→ **Excerpt to read**:

▬▬▬

The changing role of banks in Singapore
The changing role of banks in Hong Kong SAR

We compare three different emerging market regions: Asia, Europe and Latin America. For Asia-Pacific, we therefore focus on nine major emerging economies and exclude Australia, Japan and New Zealand, as described in footnote 1 to Graph A. McCauley et al (2002) analyse bonds underwritten and loans syndicated for borrowers in Asia excluding Japan between 1999 and 2002, and find that Asian bond investors and banks on average committed half of the funds involved.

The shift coincided with greater concentration in the creditor banking systems. Between the fourth quarter of 2007 and the first quarter of 2015, the combined market share of the three largest creditor countries rose for most of the major economies in the region (Graph 1, right-hand panel). The increase in concentration was pronounced for Indonesia, Korea, Malaysia, New Zealand, the Philippines and Thailand. For these six borrowing countries as a group, the five largest creditors in the first quarter of 2015 included three economies from the region - Australia, Japan and Singapore - besides the United Kingdom and the United States. In 2007, the list of the five largest creditors had included France and Germany instead of Australia and Singapore. As of the first quarter of 2015, Australia was the most important creditor for New Zealand, Japan for Indonesia and Thailand, and Singapore for Malaysia.

▬▬▬

→ **Extracted records**:
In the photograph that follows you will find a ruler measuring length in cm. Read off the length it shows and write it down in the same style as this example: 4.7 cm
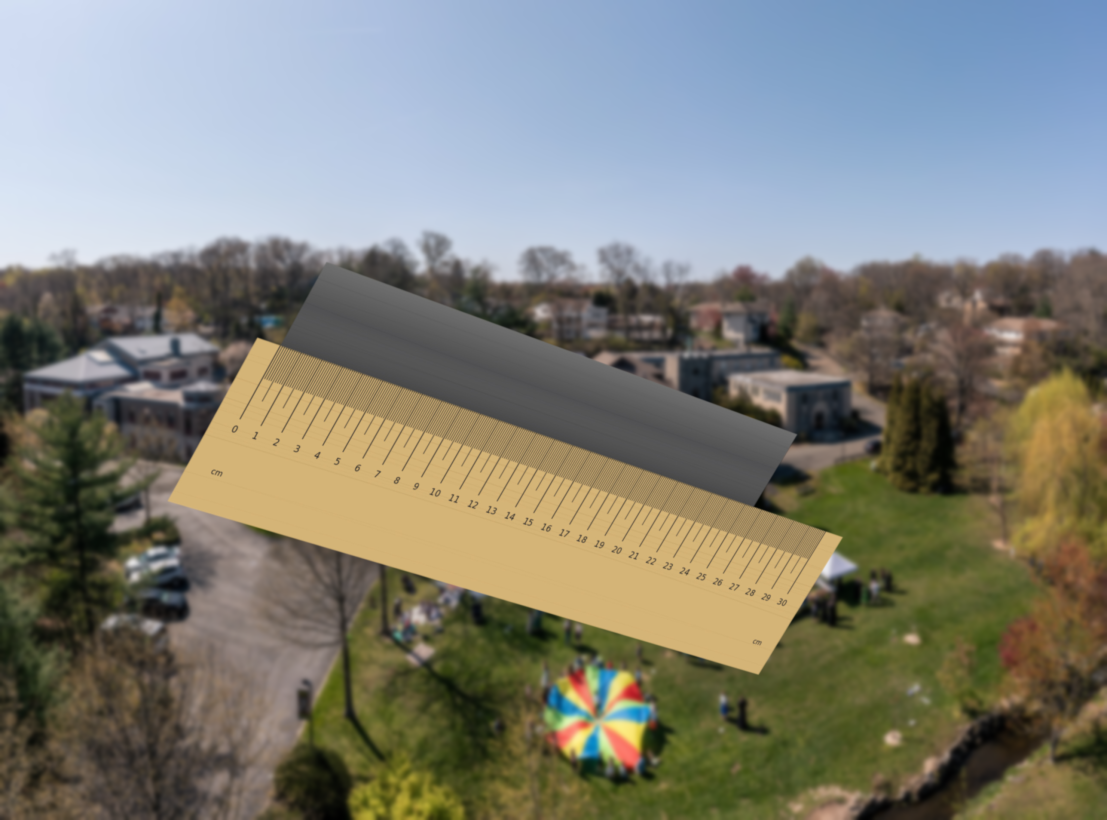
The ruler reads 25.5 cm
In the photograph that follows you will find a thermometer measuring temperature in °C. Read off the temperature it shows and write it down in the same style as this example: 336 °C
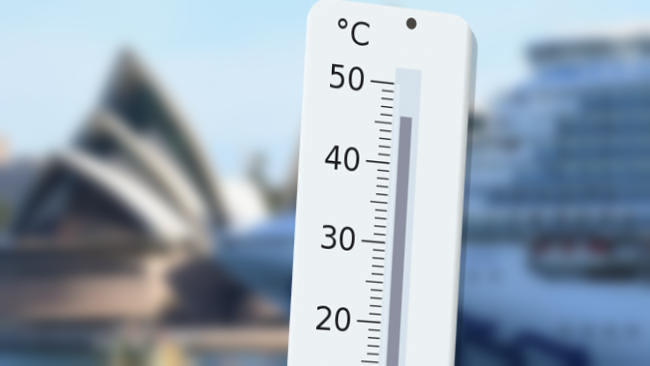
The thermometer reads 46 °C
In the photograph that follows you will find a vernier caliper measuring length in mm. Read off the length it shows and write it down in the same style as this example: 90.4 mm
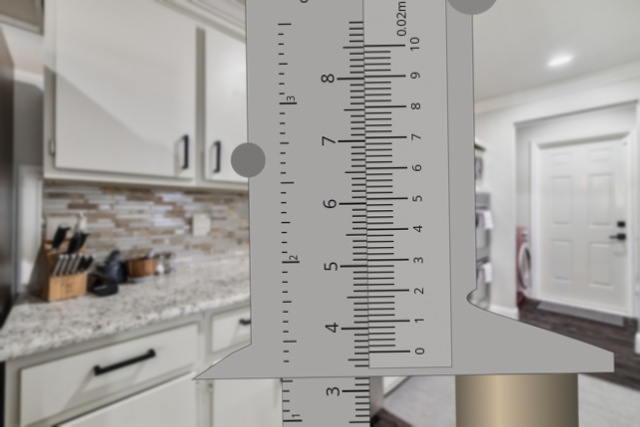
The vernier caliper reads 36.2 mm
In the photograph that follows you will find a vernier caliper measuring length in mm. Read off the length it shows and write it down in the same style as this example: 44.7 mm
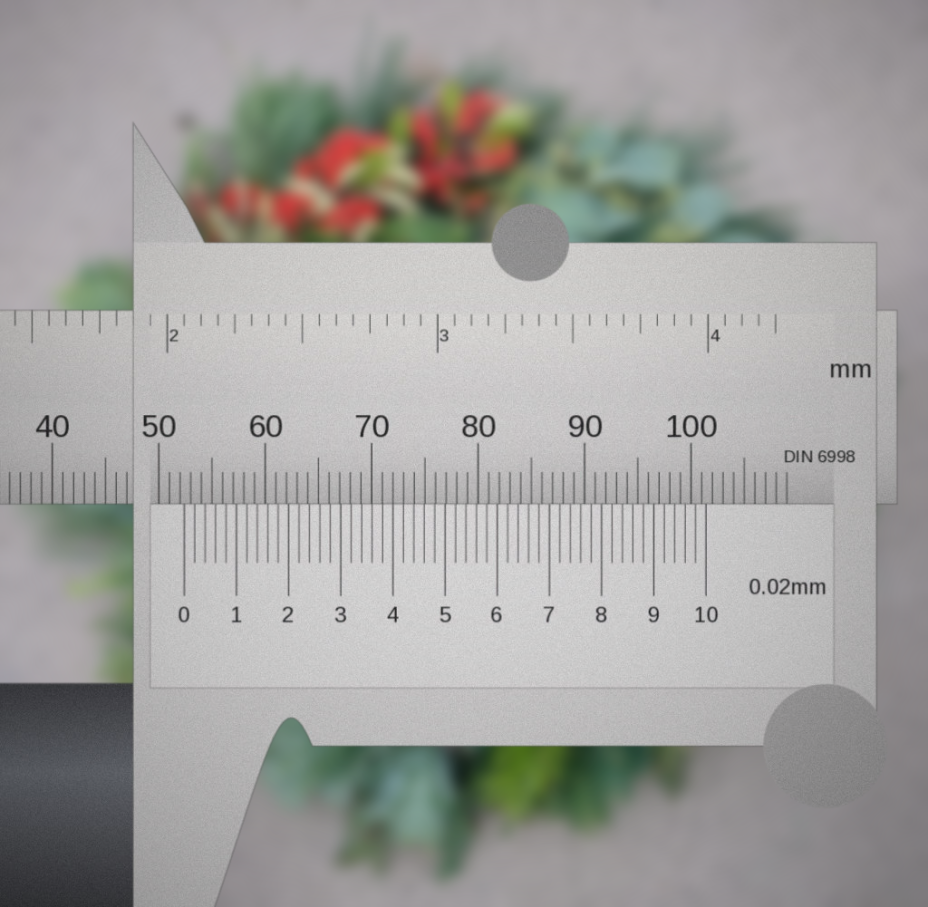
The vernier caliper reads 52.4 mm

▬▬▬

→ **Exercise brief**: Carry on the passage about creditor banks lending to Asia-Pacific economies, writing onward from its final sentence. You can set the entries aside; they play no part in this.

→ **Exercise result**:
Regional banks' foreign affiliates and business models

Foreign branches and subsidiaries

Cross-border banking involves either a bank in one country lending directly to borrowers in another, or a foreign bank lending through local branches or subsidiaries. To the extent that intraregional cross-border banking activity in Asia and the Pacific continues to intensify, the regional expansion of Asia-Pacific banks is likely to take the form of increased activity by branches and subsidiaries, as banks seek to establish a more permanent institutional presence in their target markets. Within the narrower ASEAN region, a recent banking integration initiative is likely to quicken the process (Box 2).

Almost all of the major economies in Asia- Pacific have banks with foreign branches or subsidiaries elsewhere in the region. As of the end of 2014, together the banks of Australia, China, India, Japan, Korea and Singapore counted 30 or more foreign branches and subsidiaries in the 12 major economies in the region. Most of them are also hosts to regional banks: China, Hong Kong SAR, Japan and Singapore each had 30 or more foreign branches and subsidiaries from elsewhere in the region (Graph 2).

In establishing a presence elsewhere in the region, Asia-Pacific banks tend to do so in the form of branches rather than subsidiaries: the former outnumber the latter by two to one. Foreign banks from outside the Asia-Pacific region also set up their local affiliates in the region predominantly in the form of branches: their Asia-Pacific branches outnumber their subsidiaries by five to one. However, banks headquartered in ASEAN countries generally have more subsidiaries than branches within the ASEAN region.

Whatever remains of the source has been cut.